▸ **EXTRACT TO READ**
Yet, around the world, phishing attacks designed to create this scenario are launched every minute, of every hour, of every day.
The simple truth is that in today's interconnected digital landscape, the constant threat of cyberattacks looms over businesses and individuals alike. Among these threats, phishing attacks stand out as one of the most dangerous and prevalent tactics used by cybercriminals. The need for robust cybersecurity measures has never been more critical, especially as the sophistication of phishing attacks, and other forms of identity theft, continue to evolve.
The following article will take a closer look at the rising threat, the benefits of FIDO2 authentication, the rapidly changing regulatory landscape and the different types of passkeys.
The escalating threat landscape and the rise of phishing attacks
Cyberattacks have surged exponentially in recent years, with phishing attacks being a primary weapon in the arsenal of malicious actors. Statistics paint a stark picture of this escalating threat:
- In 2022 alone, there were over 500 million phishing attempts reported globally
- The FBI's Internet Crime Complaint Center (IC3) received almost 60,000 complaints in 2022.

▸ **TASK**
Rewrite the passage on phishing, beginning at the words "The simple truth" and stopping after "continue to evolve.", with "cybercriminals" changed to "online fraudsters". None of the material below has any bearing on what follows.

▸ **COLLECTED MATERIAL**
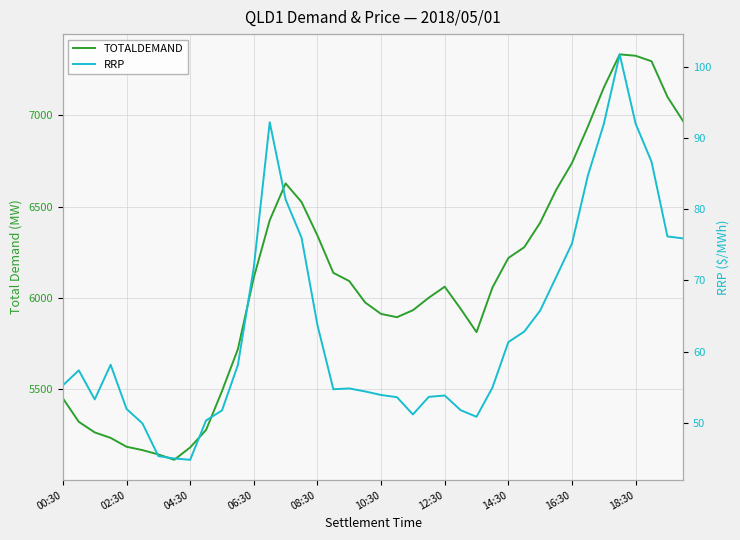

The value of RRP at 14 is 34.0. True or false?

False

▸ **OUTPUT**
The simple truth is that in today's interconnected digital landscape, the constant threat of cyberattacks looms over businesses and individuals alike. Among these threats, phishing attacks stand out as one of the most dangerous and prevalent tactics used by online fraudsters. The need for robust cybersecurity measures has never been more critical, especially as the sophistication of phishing attacks, and other forms of identity theft, continue to evolve.